## Data entries

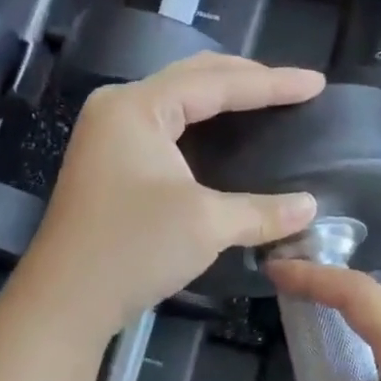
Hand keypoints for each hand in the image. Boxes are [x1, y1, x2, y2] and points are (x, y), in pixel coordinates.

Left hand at [19, 54, 324, 334]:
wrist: (64, 302)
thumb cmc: (132, 250)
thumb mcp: (205, 224)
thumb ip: (261, 211)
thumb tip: (310, 208)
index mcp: (137, 107)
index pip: (215, 82)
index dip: (271, 83)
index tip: (316, 84)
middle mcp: (118, 109)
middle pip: (192, 78)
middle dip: (244, 80)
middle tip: (291, 88)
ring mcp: (108, 136)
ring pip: (176, 101)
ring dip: (220, 99)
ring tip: (264, 101)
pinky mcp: (109, 163)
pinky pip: (164, 127)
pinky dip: (199, 126)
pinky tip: (223, 136)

## What needs to be done
Using the entries above, copy exactly the lines from the one containing "ring mcp: (108, 136)" through the last, both included.

## Written solution
ring mcp: (108, 136)
ring pip: (176, 101)
ring dip: (220, 99)
ring tip: (264, 101)
pinky mcp: (109, 163)
pinky pip: (164, 127)
pinky dip: (199, 126)
pinky tip: (223, 136)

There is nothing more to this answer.